CLOPPENBURG - CLOPPENBURG/EB - Stadthallen-Geschäftsführer Günther Rump wehrt sich gegen die Vorwürfe des UWG-Ratsherrn Otto Höffmann, die Stadthallen-Betriebs-GmbH Cloppenburg betreibe mit einem angekündigten Auftritt von Manfred Zapatka am 10. Februar 2006 im Rahmen des Theaterabonnements Etikettenschwindel. „Das ist schlichtweg falsch“, so Rump gestern.

„Richtig ist, dass die Stadthallen-Betriebs-GmbH einen unterschriebenen, demnach gültigen Vertrag mit der Agentur Landgraf, Titisee-Neustadt, vorliegen hat, mit dem ein Auftritt von Manfred Zapatka in dem Theater-Stück ‘Ego‘ explizit zugesichert wird.“ Diese Vereinbarung habe nach wie vor Gültigkeit. Andere Erkenntnisse seien dem zuständigen Disponenten der Agentur nicht bekannt.

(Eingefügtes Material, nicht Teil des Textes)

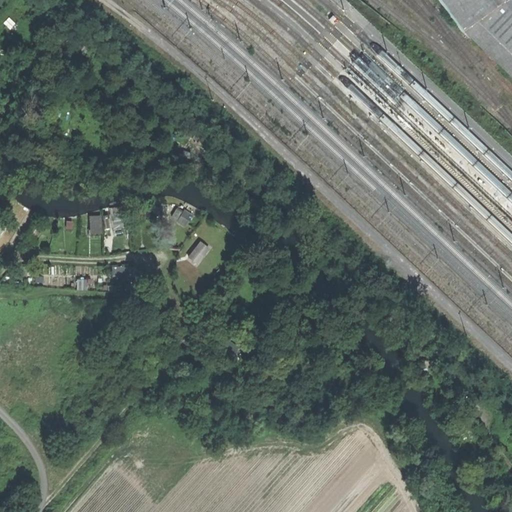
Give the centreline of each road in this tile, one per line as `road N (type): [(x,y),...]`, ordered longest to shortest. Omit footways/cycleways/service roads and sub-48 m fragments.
road 1 (track): [(511,365),(169,49),(103,0)]
road 2 (track): [(0,276),(26,258),(165,255)]
road 3 (track): [(511,468),(439,370)]
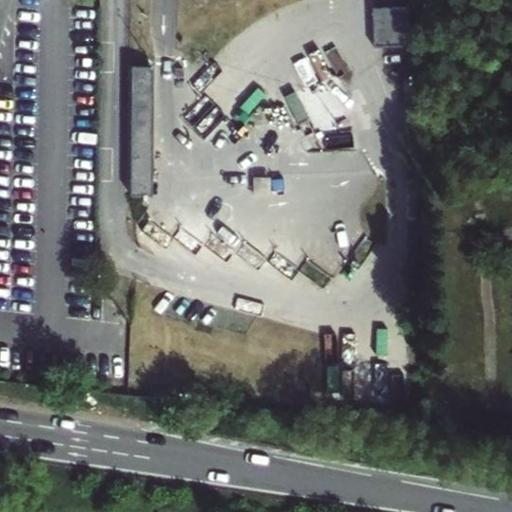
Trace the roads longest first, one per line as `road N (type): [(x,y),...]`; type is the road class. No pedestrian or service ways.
road 1 (motorway): [(492,511),(228,465)]
road 2 (motorway): [(228,465),(0,418)]
road 3 (motorway): [(228,465),(0,431)]
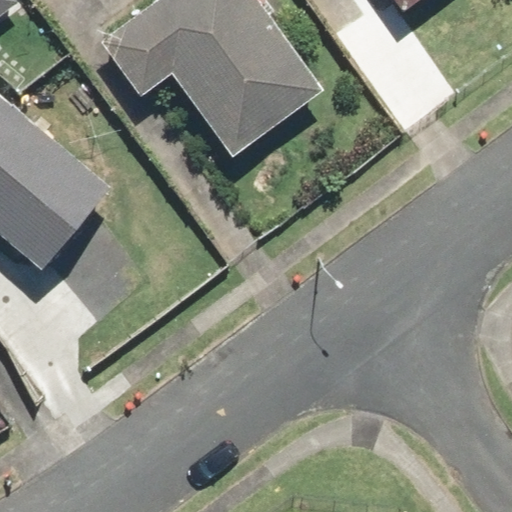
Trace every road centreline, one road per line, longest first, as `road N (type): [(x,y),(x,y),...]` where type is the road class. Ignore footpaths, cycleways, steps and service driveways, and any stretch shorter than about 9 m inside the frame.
road 1 (residential): [(73,511),(367,295)]
road 2 (residential): [(511,490),(367,295)]
road 3 (residential): [(367,295),(511,184)]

Sollten Otto Höffmann aber andere Erkenntnisse vorliegen, die möglicherweise einen Auftritt von Manfred Zapatka, aus welchen Gründen auch immer, gefährdet oder in Frage stellten, so steht es nach Ansicht von Rump einem Mitglied des Beirates der Stadthallen-Betriebs-GmbH gut zu Gesicht, diese Informationen an die entsprechenden Stellen zu leiten, damit eine Klärung herbeigeführt wird. Rump: „Öffentlich den Verantwortlichen Dilettantismus und bewusste Falschinformation zu unterstellen grenzt an Ruf- und Geschäftsschädigung.“

Die Vorgehensweise von Otto Höffmann behindere die Bemühungen, in einer auch für die Stadthalle wirtschaftlich schwierigen Zeit, zukünftig erfolgreich Veranstaltungen durchzuführen. „Wir fordern Herrn Höffmann auf, derartig verleumderische Äußerungen zu unterlassen“, so Günther Rump.